The use of reference databases to authenticate products
Agroisolab GmbH prefers to establish databases for each agricultural product to get the best overview which ratios of nitrogen are expected to be observed in organic and conventional produce.
Furthermore, any information about the fertiliser used to cultivate the test sample is to helpful draw accurate conclusions from the report.
Testing products without a reference database
If there is no direct database of organic/conventional products available to compare a test sample to, it is only possible to evaluate whether the product was produced using organic (biomass-derived) fertilisers, leguminous plants/nitrogen fixing cultures, or mineral fertiliser.
What happens if a sample has abnormal ratios?
If a sample is discovered to have abnormal nitrogen ratios after isotope testing, Agroisolab recommends following up the investigation with further tests to determine the source of the issue.

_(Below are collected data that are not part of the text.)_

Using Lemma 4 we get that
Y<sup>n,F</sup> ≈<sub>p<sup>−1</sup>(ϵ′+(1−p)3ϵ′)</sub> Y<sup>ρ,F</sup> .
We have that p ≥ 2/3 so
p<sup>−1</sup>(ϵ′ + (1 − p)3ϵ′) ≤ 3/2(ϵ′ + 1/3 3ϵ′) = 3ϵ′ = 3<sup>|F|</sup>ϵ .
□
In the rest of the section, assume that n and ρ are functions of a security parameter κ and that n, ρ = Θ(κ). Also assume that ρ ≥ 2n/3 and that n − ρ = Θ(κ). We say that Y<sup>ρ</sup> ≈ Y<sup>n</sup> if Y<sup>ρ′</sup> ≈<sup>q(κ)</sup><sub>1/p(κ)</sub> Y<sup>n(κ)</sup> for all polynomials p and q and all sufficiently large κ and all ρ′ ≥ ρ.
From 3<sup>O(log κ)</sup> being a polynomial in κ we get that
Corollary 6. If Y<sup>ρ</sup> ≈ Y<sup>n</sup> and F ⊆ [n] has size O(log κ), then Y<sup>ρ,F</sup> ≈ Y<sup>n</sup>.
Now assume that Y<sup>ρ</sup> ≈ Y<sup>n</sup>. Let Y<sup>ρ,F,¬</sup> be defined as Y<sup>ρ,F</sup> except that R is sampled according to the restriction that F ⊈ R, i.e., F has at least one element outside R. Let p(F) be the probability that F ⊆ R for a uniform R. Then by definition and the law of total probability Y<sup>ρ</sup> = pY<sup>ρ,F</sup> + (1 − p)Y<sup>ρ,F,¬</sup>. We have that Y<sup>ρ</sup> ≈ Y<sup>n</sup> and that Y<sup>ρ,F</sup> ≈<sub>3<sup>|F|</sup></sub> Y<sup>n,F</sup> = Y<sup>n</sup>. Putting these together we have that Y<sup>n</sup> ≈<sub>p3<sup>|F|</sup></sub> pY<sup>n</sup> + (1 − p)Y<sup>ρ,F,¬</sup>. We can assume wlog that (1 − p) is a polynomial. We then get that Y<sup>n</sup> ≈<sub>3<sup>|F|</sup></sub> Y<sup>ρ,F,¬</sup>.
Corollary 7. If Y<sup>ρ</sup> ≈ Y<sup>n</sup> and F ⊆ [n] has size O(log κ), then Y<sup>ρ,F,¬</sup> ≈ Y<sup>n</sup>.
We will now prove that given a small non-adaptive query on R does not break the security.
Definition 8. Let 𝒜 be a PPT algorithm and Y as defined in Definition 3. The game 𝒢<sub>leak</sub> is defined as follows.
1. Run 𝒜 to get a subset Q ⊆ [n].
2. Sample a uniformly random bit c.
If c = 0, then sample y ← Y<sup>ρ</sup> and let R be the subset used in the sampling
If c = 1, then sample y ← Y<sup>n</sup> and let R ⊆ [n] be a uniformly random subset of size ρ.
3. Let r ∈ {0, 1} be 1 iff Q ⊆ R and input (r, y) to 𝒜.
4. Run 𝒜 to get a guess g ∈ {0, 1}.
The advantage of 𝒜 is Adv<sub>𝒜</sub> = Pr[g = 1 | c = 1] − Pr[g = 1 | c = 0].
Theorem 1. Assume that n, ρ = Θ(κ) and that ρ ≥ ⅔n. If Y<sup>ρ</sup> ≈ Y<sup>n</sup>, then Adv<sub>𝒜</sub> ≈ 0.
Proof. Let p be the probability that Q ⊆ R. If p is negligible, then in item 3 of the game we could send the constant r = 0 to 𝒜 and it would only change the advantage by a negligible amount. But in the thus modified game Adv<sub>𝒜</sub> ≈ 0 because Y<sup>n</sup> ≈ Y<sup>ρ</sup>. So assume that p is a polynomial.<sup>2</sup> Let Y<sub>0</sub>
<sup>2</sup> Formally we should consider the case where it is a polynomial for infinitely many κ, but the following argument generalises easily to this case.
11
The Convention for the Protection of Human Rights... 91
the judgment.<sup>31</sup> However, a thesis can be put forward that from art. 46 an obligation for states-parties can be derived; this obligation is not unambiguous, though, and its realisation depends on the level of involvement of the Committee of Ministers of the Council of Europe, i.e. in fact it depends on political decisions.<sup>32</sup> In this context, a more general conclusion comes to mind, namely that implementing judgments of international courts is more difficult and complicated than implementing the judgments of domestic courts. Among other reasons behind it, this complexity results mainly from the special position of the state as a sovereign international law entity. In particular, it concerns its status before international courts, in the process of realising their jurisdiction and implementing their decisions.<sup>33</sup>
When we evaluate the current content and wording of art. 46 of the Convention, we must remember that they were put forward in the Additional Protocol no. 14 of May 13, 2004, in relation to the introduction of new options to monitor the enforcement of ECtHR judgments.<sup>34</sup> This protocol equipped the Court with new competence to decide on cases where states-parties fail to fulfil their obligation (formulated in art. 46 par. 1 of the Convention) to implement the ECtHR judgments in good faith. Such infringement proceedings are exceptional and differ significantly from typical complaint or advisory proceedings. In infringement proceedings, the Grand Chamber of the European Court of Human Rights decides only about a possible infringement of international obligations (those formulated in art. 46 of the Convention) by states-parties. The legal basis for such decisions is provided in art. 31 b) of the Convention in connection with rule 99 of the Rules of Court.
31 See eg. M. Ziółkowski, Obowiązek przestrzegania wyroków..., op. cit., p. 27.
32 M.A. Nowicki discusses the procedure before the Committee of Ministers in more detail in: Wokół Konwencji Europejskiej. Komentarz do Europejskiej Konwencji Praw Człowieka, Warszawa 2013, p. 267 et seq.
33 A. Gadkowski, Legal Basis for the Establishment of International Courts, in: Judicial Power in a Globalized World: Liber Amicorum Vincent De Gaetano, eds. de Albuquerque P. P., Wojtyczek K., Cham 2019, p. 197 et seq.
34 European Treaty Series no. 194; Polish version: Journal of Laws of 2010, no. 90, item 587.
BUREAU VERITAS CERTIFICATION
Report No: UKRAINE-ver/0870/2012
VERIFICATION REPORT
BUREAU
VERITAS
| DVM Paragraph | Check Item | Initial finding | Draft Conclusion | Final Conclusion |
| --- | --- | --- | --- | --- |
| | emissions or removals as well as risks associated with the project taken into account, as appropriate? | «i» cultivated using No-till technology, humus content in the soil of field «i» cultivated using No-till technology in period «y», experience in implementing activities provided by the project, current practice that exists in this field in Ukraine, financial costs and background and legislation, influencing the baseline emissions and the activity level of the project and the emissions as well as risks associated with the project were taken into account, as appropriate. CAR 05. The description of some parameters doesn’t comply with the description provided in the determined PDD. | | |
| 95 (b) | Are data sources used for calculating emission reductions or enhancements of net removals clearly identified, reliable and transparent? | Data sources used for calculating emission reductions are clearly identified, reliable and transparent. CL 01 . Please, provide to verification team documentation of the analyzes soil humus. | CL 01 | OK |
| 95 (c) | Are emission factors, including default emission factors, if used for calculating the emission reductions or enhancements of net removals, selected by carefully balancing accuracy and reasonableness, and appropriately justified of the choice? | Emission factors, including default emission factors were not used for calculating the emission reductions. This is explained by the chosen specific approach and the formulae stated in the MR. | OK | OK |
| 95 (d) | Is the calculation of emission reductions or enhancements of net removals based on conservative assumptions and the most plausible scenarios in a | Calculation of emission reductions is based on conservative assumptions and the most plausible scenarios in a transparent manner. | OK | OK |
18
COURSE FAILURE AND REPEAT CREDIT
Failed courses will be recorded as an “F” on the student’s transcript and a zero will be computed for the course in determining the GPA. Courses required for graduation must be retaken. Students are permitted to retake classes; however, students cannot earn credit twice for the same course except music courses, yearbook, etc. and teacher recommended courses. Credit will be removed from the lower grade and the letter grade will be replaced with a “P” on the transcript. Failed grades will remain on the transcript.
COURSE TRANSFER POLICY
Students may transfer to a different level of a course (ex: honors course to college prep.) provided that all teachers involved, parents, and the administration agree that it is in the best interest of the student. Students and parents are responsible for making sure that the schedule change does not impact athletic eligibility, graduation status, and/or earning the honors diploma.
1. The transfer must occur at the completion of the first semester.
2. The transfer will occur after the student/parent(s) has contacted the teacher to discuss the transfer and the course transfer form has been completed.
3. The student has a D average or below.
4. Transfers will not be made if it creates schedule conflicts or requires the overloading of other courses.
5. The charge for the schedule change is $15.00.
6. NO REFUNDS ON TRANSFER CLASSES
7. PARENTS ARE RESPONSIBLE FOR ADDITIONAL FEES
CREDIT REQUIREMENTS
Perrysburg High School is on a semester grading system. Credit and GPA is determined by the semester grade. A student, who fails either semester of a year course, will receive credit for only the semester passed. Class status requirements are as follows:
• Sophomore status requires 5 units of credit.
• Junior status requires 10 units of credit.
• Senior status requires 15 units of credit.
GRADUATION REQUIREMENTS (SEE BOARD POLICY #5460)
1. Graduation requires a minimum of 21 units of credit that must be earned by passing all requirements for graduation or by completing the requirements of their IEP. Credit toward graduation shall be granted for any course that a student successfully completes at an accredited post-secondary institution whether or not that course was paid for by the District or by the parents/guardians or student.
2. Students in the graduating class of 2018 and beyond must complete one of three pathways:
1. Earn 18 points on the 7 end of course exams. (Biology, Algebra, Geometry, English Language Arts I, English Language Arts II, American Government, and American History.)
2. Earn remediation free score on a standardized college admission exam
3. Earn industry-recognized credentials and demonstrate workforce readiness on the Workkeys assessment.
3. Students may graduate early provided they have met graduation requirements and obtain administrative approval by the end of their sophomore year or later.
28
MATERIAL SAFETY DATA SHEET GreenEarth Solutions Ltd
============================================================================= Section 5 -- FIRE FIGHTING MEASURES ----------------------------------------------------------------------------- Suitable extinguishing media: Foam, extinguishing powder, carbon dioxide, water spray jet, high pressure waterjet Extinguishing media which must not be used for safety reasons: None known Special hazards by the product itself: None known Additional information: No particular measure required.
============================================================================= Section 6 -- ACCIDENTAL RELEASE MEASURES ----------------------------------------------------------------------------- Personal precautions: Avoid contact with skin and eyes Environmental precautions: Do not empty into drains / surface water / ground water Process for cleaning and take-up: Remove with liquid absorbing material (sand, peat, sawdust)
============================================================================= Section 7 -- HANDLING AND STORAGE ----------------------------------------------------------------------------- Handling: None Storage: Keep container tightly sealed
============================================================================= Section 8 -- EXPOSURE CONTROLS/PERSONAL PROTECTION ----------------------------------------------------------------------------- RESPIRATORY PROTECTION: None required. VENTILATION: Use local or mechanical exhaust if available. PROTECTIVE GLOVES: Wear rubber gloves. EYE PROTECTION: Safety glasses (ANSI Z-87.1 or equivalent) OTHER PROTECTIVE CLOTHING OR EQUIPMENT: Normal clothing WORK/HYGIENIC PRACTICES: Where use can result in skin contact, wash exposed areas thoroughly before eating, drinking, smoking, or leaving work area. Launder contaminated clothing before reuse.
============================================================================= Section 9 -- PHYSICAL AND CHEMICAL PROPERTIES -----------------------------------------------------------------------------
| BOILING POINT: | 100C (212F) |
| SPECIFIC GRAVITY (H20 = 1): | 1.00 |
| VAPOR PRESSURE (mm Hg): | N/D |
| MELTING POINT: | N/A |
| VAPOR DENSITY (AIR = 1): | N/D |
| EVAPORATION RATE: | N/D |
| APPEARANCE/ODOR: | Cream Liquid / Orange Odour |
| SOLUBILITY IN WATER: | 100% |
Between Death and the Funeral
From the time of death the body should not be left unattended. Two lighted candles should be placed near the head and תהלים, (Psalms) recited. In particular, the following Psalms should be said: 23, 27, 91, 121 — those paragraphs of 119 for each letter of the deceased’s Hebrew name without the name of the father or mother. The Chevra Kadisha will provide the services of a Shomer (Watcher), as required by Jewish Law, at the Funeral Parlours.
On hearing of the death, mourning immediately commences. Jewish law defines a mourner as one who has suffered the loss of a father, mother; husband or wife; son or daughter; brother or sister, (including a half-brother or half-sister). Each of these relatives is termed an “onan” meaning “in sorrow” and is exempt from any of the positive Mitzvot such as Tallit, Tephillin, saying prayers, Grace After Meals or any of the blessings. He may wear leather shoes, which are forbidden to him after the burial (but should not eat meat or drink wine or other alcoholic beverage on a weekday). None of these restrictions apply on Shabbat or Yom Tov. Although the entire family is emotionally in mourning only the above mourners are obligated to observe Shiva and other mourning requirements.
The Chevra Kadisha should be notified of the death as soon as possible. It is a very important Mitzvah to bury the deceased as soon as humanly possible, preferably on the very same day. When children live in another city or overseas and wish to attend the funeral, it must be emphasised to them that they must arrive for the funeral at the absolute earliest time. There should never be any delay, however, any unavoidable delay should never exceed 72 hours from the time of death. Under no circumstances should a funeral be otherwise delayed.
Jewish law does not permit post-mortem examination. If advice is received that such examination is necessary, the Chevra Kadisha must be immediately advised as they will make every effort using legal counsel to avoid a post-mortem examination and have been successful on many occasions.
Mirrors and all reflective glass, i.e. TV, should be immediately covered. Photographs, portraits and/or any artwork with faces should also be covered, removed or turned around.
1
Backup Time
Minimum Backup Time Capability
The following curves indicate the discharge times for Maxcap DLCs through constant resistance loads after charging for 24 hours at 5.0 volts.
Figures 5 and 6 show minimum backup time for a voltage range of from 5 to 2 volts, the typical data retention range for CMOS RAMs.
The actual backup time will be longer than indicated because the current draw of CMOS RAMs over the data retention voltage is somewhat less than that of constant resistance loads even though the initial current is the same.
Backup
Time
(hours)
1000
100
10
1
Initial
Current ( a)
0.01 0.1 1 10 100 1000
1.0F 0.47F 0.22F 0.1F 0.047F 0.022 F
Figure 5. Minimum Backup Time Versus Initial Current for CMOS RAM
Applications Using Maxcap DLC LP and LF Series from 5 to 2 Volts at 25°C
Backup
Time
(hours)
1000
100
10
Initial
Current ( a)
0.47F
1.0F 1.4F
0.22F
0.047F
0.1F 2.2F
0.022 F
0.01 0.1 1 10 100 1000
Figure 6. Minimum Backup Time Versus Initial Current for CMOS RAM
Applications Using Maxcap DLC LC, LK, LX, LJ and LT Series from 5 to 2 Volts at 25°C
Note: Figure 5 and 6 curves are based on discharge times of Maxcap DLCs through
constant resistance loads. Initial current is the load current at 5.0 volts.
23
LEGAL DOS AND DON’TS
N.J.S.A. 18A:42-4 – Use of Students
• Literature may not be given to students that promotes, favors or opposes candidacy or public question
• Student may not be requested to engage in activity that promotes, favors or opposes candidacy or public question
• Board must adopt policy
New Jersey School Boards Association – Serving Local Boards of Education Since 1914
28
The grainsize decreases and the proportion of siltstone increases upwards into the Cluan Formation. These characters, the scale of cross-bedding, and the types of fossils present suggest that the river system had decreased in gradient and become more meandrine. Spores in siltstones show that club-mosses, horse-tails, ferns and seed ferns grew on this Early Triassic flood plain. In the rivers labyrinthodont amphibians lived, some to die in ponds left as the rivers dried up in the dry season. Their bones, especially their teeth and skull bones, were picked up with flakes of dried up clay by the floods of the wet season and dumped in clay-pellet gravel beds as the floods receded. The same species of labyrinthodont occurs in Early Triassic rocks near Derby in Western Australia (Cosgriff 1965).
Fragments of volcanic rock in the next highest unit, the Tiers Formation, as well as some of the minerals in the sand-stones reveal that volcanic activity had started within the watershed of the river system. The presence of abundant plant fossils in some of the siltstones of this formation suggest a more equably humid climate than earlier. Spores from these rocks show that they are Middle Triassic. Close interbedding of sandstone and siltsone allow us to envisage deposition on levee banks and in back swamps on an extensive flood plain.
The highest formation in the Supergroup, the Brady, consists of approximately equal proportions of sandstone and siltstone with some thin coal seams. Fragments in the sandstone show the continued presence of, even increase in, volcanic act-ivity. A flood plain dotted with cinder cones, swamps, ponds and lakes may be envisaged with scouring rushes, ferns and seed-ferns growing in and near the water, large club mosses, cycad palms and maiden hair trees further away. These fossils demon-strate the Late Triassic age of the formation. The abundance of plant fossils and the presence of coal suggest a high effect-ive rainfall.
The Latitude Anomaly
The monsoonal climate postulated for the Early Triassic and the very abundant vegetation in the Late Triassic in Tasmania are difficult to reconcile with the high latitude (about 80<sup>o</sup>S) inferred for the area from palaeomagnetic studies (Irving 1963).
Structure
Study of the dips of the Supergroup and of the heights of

Origin testing – In the case of mislabelled and abnormal samples, there is a high risk that the sample does not originate from its declared origin. Therefore, it is recommended to check the origin of the sample as well.
For origin testing, the following isotopes are normally used:
Hydrogen D/H (regional parameter of water)
Carbon 13C/12C (climate parameter)
Sulphur 34S/32S (geological parameter)
GMO testing – Where the risk of GMO adulteration is high, further evidence of non-organic status should be sought from GMO analysis. For example, if corn was discovered to have nitrogen ratios more negative than 0 ‰, it is possible the product has been diluted/substituted with GMO corn.
Agroisolab GmbH works closely with a network of labs that can be recommended to carry out this test.
Pesticide/residue analysis - Where applicable, Agroisolab recommends that further evidence of non-organic status is also gathered from pesticide/residue analysis. It is possible for mislabelled organic products to be fertilised with mineral fertiliser, and not have non-compliant pesticide residues.
Agroisolab is able to recommend a lab, from our close network, to carry out this test.
Further product/ingredient testing - When finished products such as eggs, labelled as organic, are discovered to have abnormal nitrogen signatures, there may be several reasons for this:
This is a non-organic product mislabelled as organic
This product is from an organic production system where non-organic feed is being fed to the animals
This product is from an organic production system that is being diluted with conventional products
In these cases, further investigation is required to reach the root of the problem, we are happy to offer advice about how best to investigate and resolve the issue.